Dès le lendemain de l’incendie de la cathédrale de Notre-Dame, la boulangerie de la Halle au Blé d'Alençon a mis en vente 300 brioches. Les frais récoltés iront au profit du chef d'œuvre endommagé. Le lien entre les métiers de la boulange, les travaux agricoles et les cathédrales françaises est séculaire. Il se transcrit dans des gestes généreux, s’incarne dans l’architecture des bâtiments et de leurs décors. Les vitraux parisiens rescapés du feu parlent, eux aussi, du semis, des moissons ou encore des récoltes. Et pendant que les médaillons en verre se refont une nouvelle jeunesse, suivons leur récit, de la graine jusqu’au festin de fin d’année.
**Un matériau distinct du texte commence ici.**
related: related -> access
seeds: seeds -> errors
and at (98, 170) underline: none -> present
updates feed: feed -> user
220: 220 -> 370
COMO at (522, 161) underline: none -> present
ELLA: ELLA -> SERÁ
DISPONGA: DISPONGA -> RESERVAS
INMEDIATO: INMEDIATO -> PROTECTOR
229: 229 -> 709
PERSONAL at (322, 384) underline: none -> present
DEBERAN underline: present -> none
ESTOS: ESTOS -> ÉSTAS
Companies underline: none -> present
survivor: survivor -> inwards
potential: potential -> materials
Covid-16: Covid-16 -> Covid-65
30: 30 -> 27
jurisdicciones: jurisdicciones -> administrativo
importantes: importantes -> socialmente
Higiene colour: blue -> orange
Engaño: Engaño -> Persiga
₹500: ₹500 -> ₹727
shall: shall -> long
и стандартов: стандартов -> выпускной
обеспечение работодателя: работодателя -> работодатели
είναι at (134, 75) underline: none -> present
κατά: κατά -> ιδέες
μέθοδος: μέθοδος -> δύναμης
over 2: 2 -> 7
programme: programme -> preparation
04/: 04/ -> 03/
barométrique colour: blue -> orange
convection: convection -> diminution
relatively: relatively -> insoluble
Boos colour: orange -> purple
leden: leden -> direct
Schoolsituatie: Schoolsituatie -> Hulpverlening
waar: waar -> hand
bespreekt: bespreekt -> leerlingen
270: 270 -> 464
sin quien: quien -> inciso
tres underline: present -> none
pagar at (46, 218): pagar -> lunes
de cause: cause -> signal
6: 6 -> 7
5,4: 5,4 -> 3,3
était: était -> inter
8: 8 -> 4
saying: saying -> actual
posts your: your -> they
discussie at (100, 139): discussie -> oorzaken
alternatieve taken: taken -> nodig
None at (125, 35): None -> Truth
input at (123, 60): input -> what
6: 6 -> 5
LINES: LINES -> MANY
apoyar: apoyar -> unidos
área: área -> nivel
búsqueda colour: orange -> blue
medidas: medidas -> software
“C’est l’épi le plus dur qui soit jamais monté vers un ciel de clémence”
Ainsi décrit Charles Peguy la cathédrale de Chartres vue de sa route de pèlerin. Mais la cathédrale chartraine n’est pas la seule à être entourée de champs. La culture céréalière en Ile-de-France est une tradition moyenâgeuse. Pour rappeler que la capitale est également couronnée de terres agricoles, les Champs-Elysées avaient accueillis, il y a près de trente ans, la "Grande Moisson", se transformant à l’occasion en champ de blé. Depuis déjà plusieurs années et ce, chaque mois de mai, le parvis de la vieille dame de pierre accueille des animations liées à la fête du pain. Et sa rosace ouest raconte les travaux qui mènent des semailles au festin de Noël.
 
 
La moisson
Notre-Dame de Paris, riche de quelques 1 000 mètres carrés de vitraux dont les plus anciens datent du XIIIème siècle, est ornée de trois rosaces. Celle de l’ouest est la plus petite, avec ses 10 mètres de diamètre. C’est sur ses 48 médaillons que l’on trouve le récit précis des travaux agricoles dont les bâtisseurs étaient certainement témoins. Les corporations offrant ces décorations aimaient faire immortaliser leurs métiers sur les murs des cathédrales. Mais les scènes de la mort et de la renaissance de la graine sont bien sûr également remplies d’un sens symbolique.
 
Le Lion, signe solaire du mois d'août arrive de paire avec le moissonneur. Avec sa faucille le jeune homme coupe les épis de blé lourds et dorés. On remarque au passage que les tiges sont bien plus hautes que celles d'aujourd'hui. Effectivement, de nos jours, au moins deux variétés sur trois du catalogue officiel des blés français portent le gène du nanisme. C’est le résultat de croisements dont le but était précisément le raccourcissement des tiges qui devenaient ainsi moins vulnérables aux vents et autres intempéries. De plus, pas de chevaux dans les champs, quelle utilité pour autant de paille ?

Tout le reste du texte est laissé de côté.